7. Richard Simmons Once Made Mall Tours.
Simmons made his first appearance as a fitness teacher on the ABC soap drama General Hospital in 1979. He started performing in-person at malls with the ensemble; Simmons was so moved by how many people he could reach in this way that he kept doing it even after leaving the programme in the early 1980s.
In 1991, he claimed, “I travel over 300 days a year. “I work primarily in shopping centres since everybody may visit one, regardless of their size, socioeconomic status, or vehicle of choice. America’s gathering spots are the malls. I go there as a result.
8. Sarcasm Bothers Richard Simmons.
At Phoenix’s Sky Harbor Airport in 2004, Simmons was there when a fellow traveller made a disparaging remark about his Sweatin’ to the Oldies collection of tapes. Police claim that when the man saw Simmons, he yelled, “Hey, everybody, it’s Richard Simmons. Let’s unpack and groove to some 1950s music.

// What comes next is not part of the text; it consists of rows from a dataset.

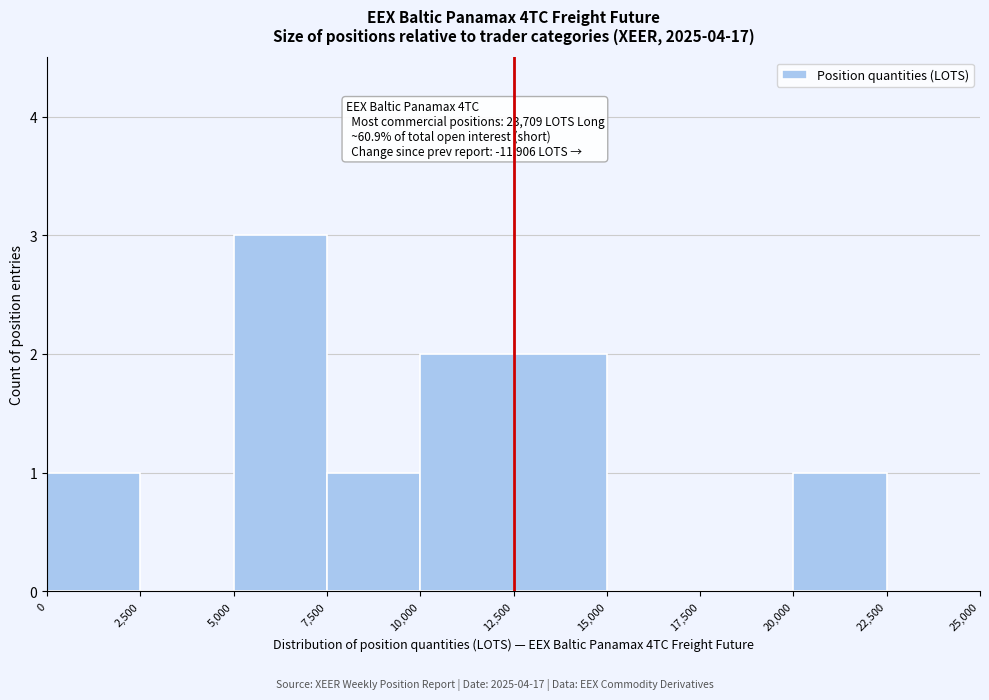

Over which range of the x-axis is the bar tallest?

5,000 to 7,500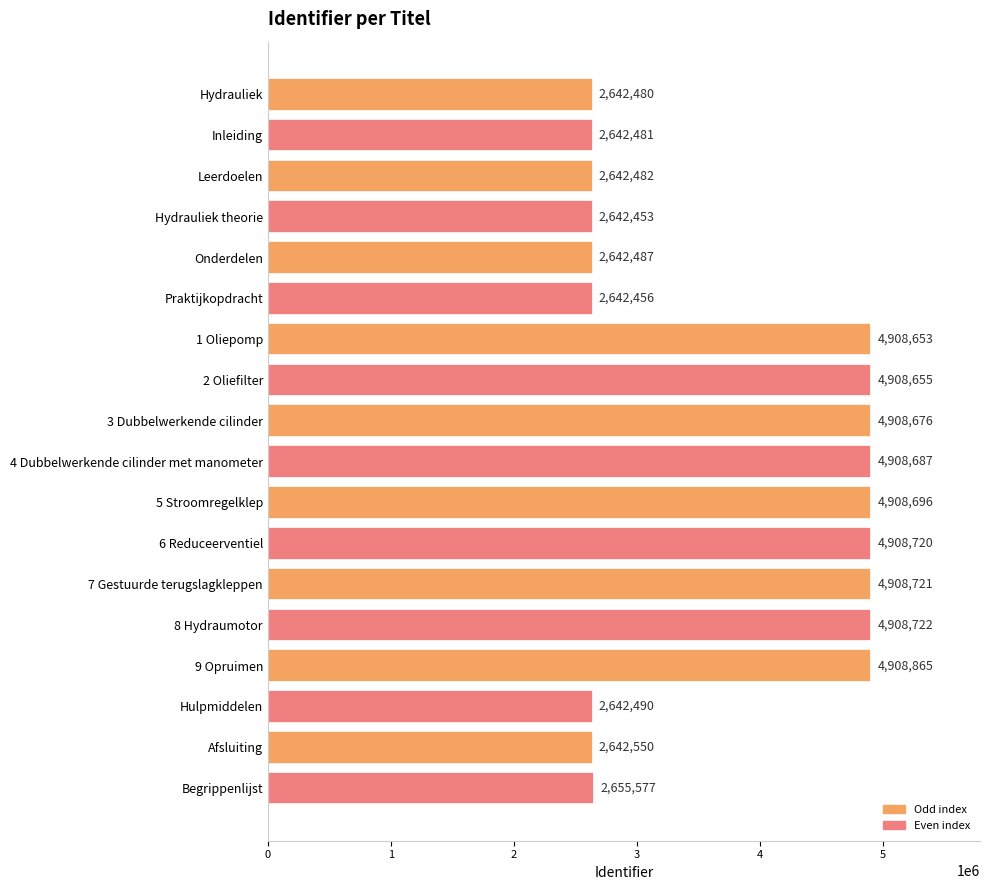

Approximately how many times larger is the value at Hydrauliek compared to 6 Reduceerventiel?

0.5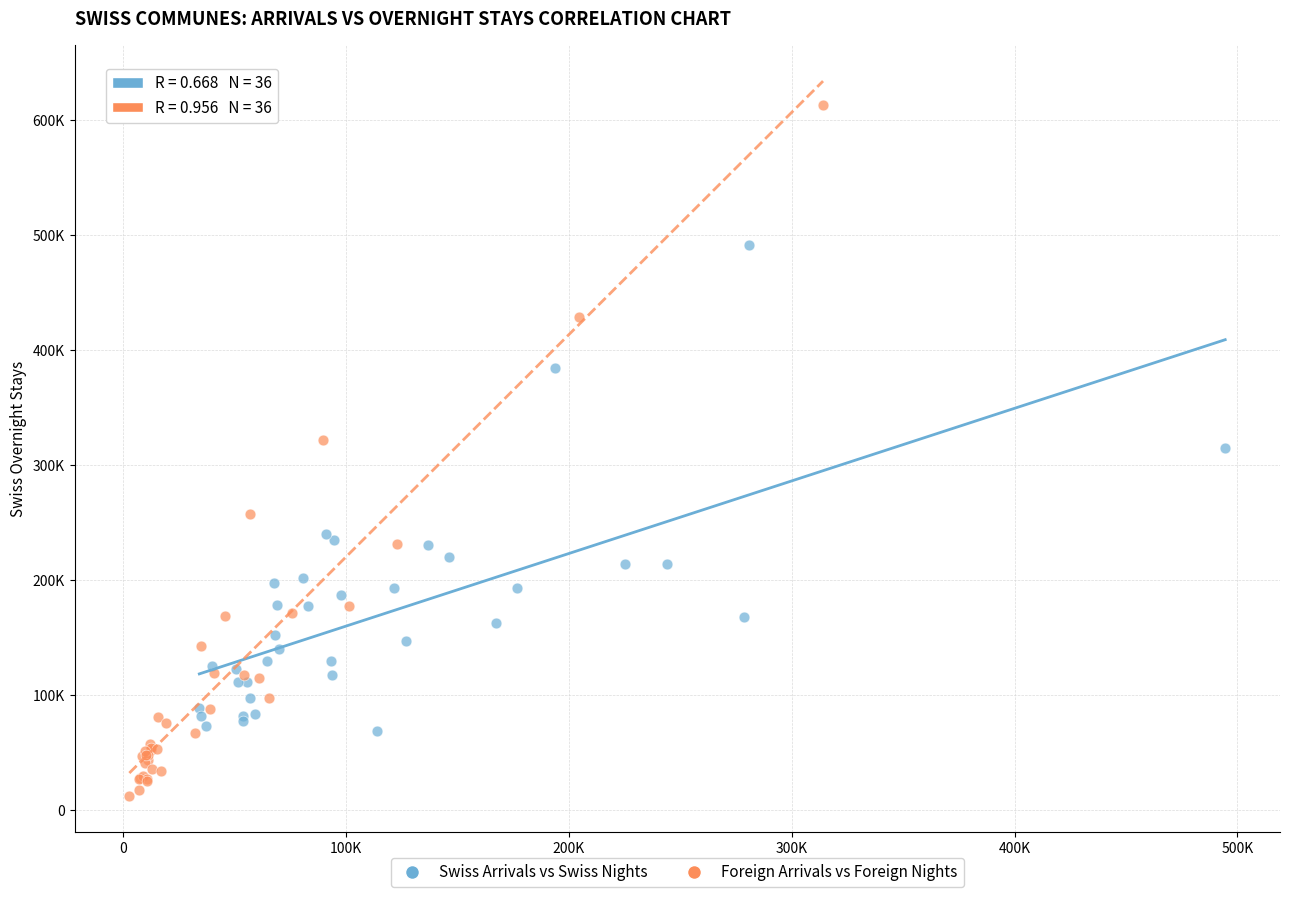

Which series has the widest spread of Y values?

Foreign Arrivals vs Foreign Nights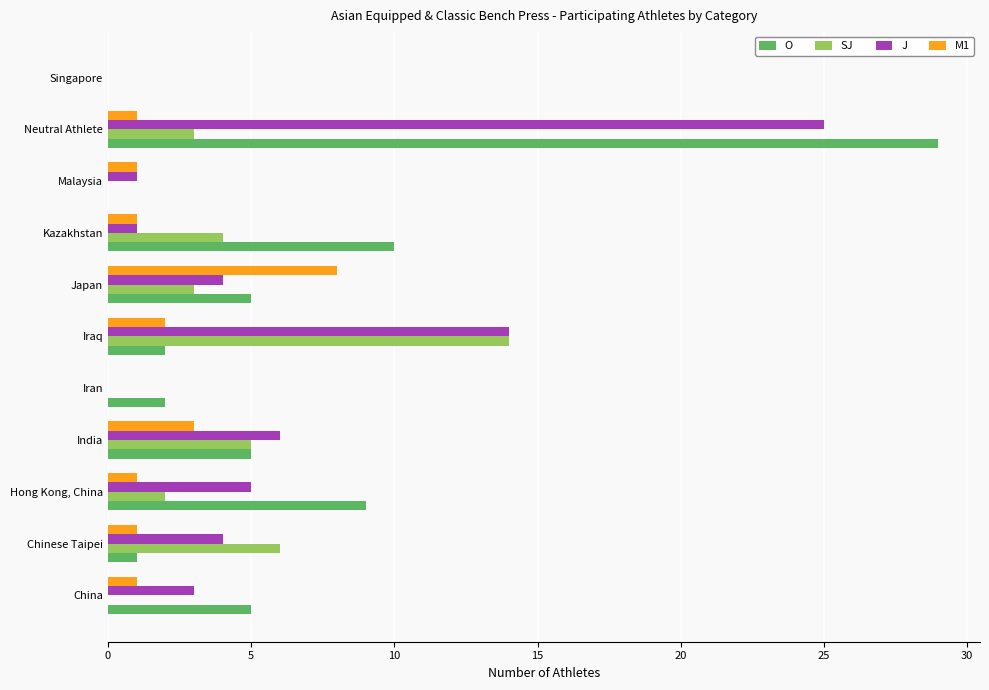

At which label does SJ reach its peak?

Iraq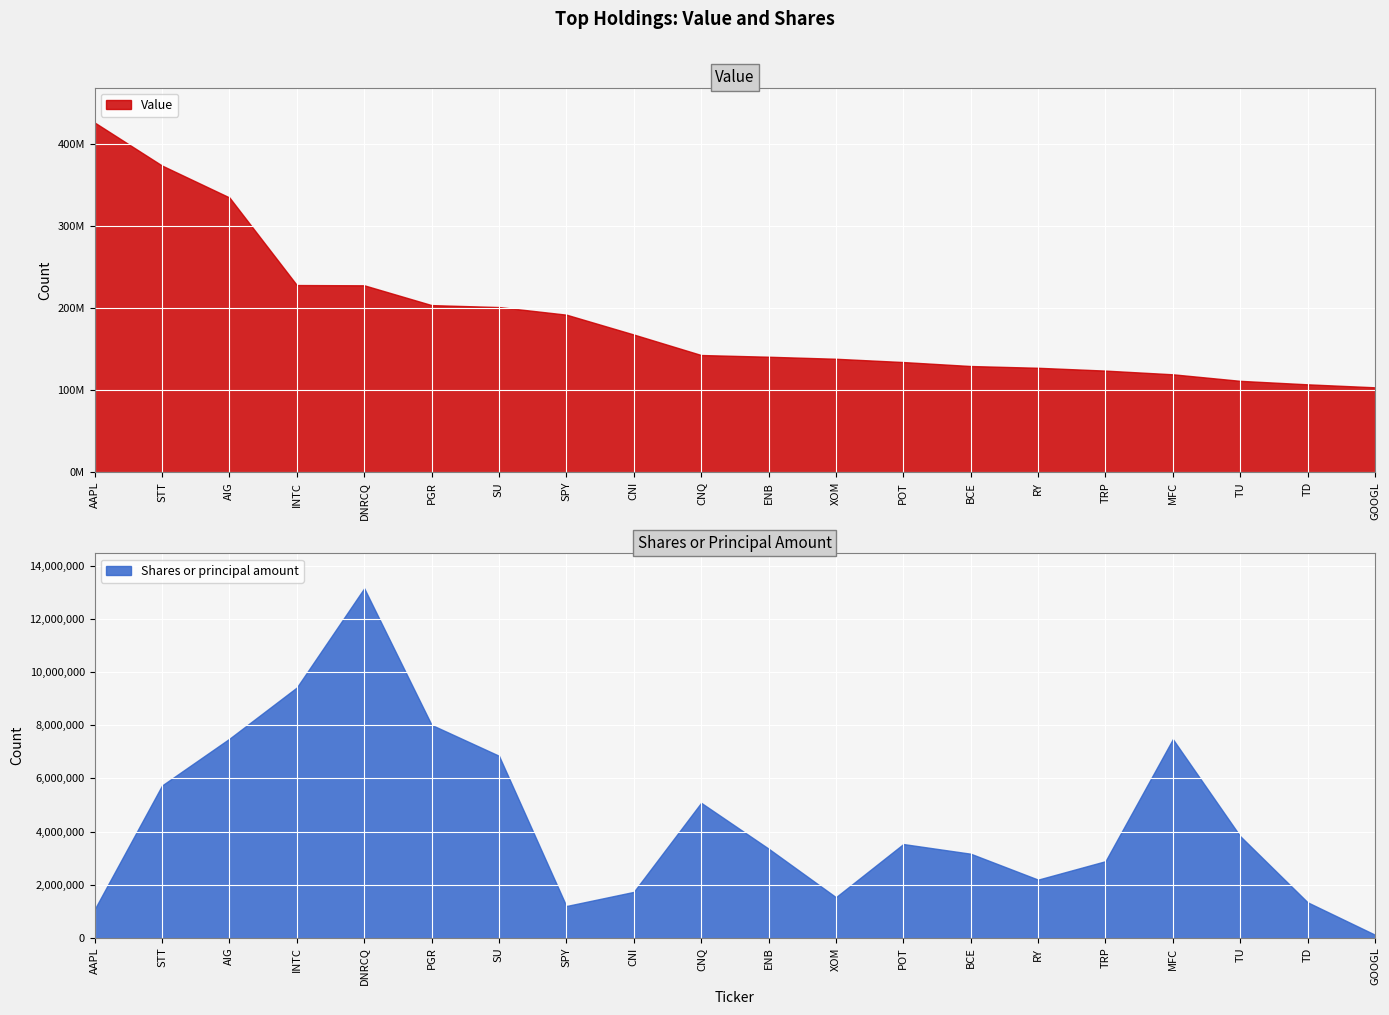

True or false: Shares or principal amount and Value intersect in this chart.

False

Simmons reportedly walked over and slapped the man across the face after becoming annoyed by the heckling. The Bangor Daily News reported that he was charged by police with minor assault. Later, the matter was resolved and dismissed.
9. Richard Simmons Had an Asthma Attack as A Result of David Letterman.
David Letterman frequently played the straight guy to Simmons’ exaggerated antics on his late-night talk shows when Simmons appeared as a guest.
After Letterman playfully splashed him with a fire extinguisher in 2000, causing the asthmatic Simmons to have such difficulty breathing that paramedics were called, Simmons took a sabbatical from the appearances. The incident offended the typically jovial Simmons to the point where he refused to appear on the show for six years.
10. Richard Simmons Dislikes Dining Establishments.
In an interview with the Denver Post in 2008, Simmons claimed that he rarely goes to restaurants because patrons are always craning their necks to see what the diet expert is eating.
When travelling, Simmons generally orders room service to maintain some sort of seclusion. Additionally, he stays away from grocery stores because he worries that customers may approach him and ask him to check the ingredients list to determine if it’s a healthy option.